◆ **Your goal**:
Rewrite the lines of every item below, changing "time" to "reading" and leaving everything else as it is. Omit the pictures from your answer.

◆ **Exercise material**:
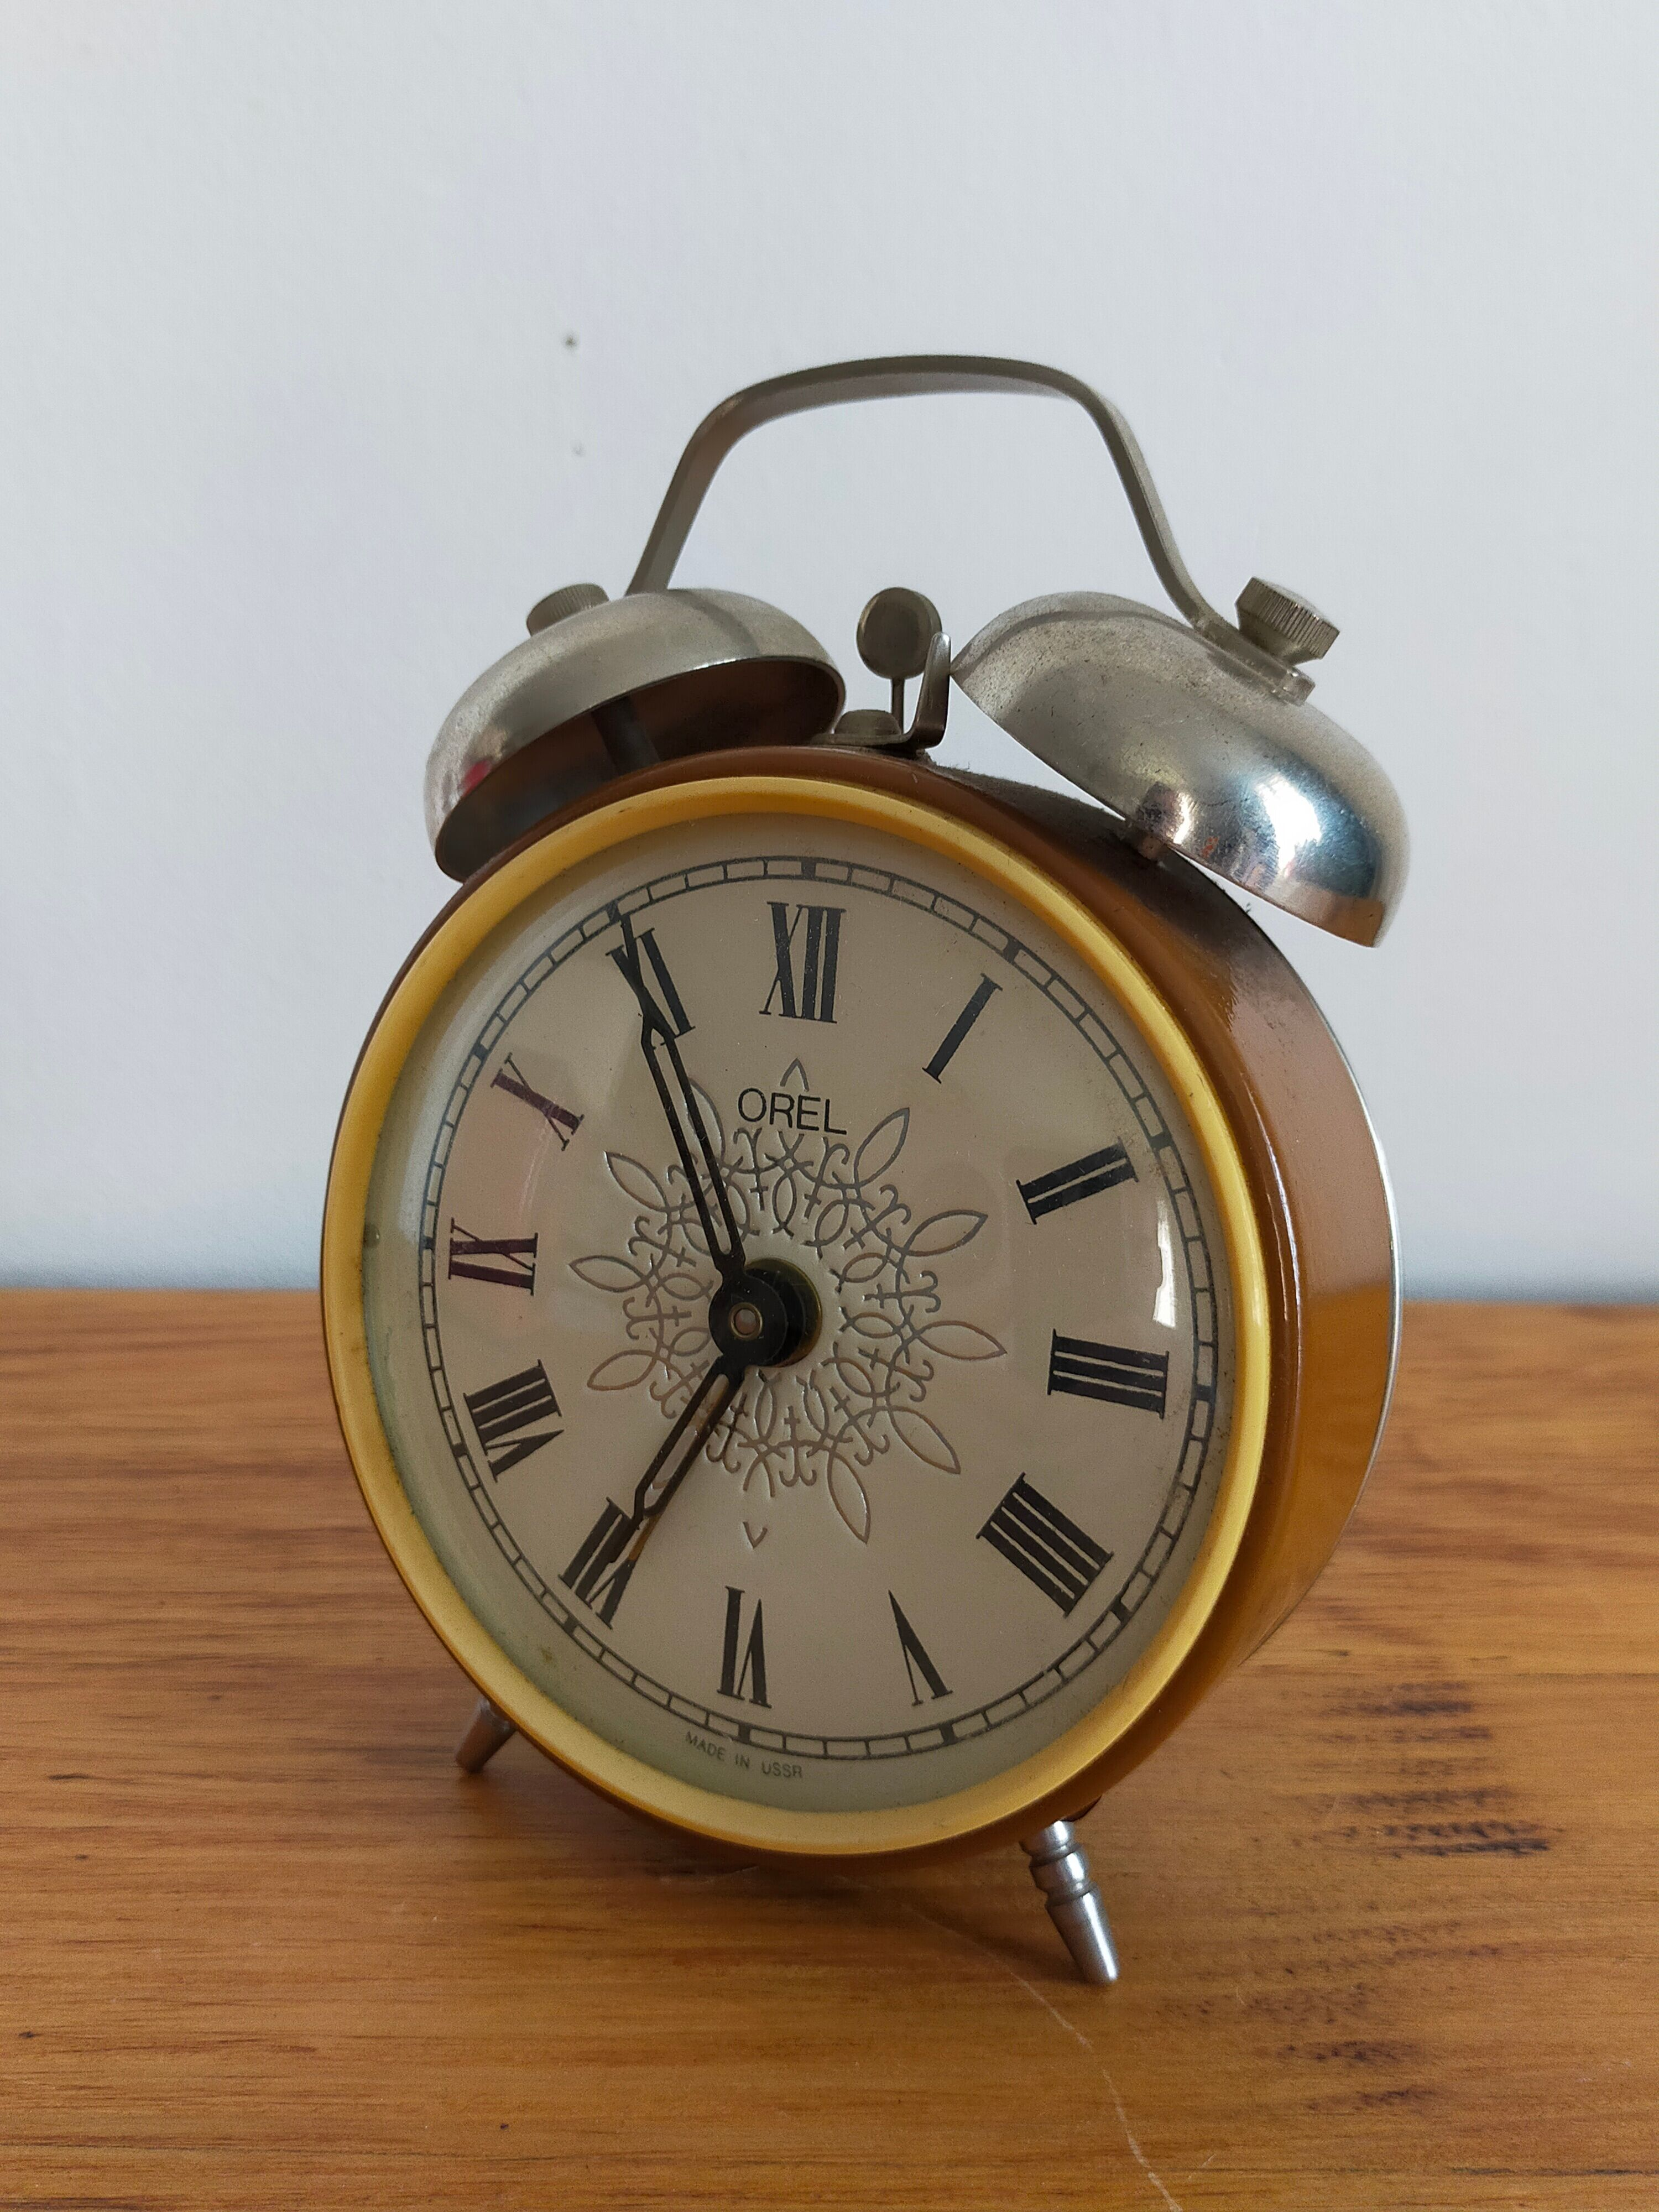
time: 6:55
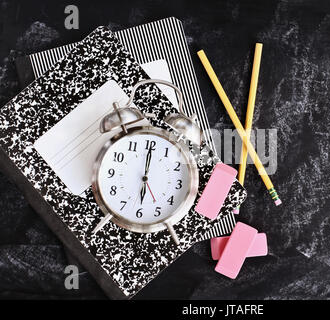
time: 6:00
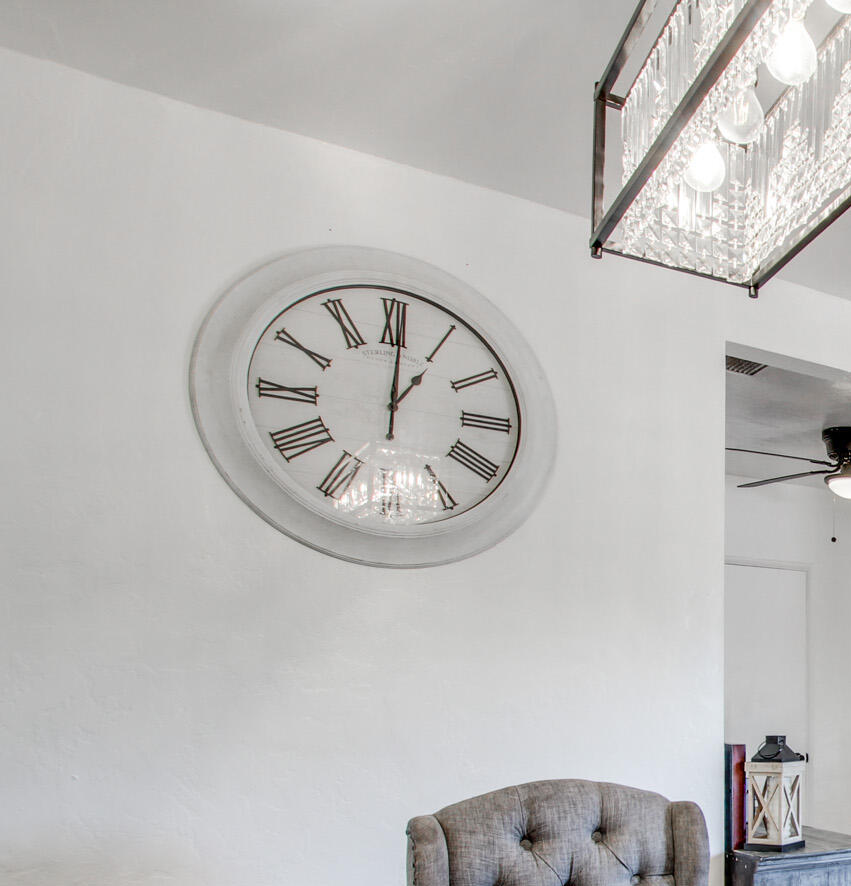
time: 1:00
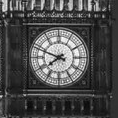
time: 7:48
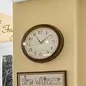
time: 11:08
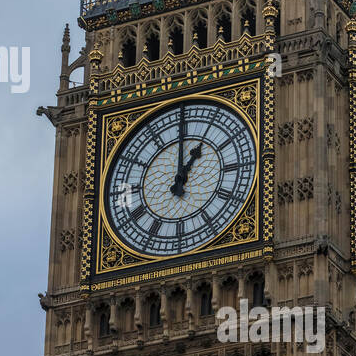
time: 1:00
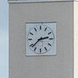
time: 2:38
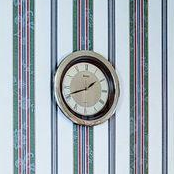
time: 1:41
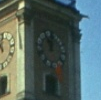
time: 11:55
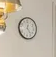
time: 12:23
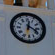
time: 12:19
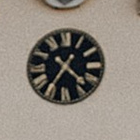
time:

◆ **Right answer**:
reading: 6:55
reading: 6:00
reading: 1:00
reading: 7:48
reading: 11:08
reading: 1:00
reading: 2:38
reading: 1:41
reading: 11:55
reading: 12:23
reading: 12:19
reading:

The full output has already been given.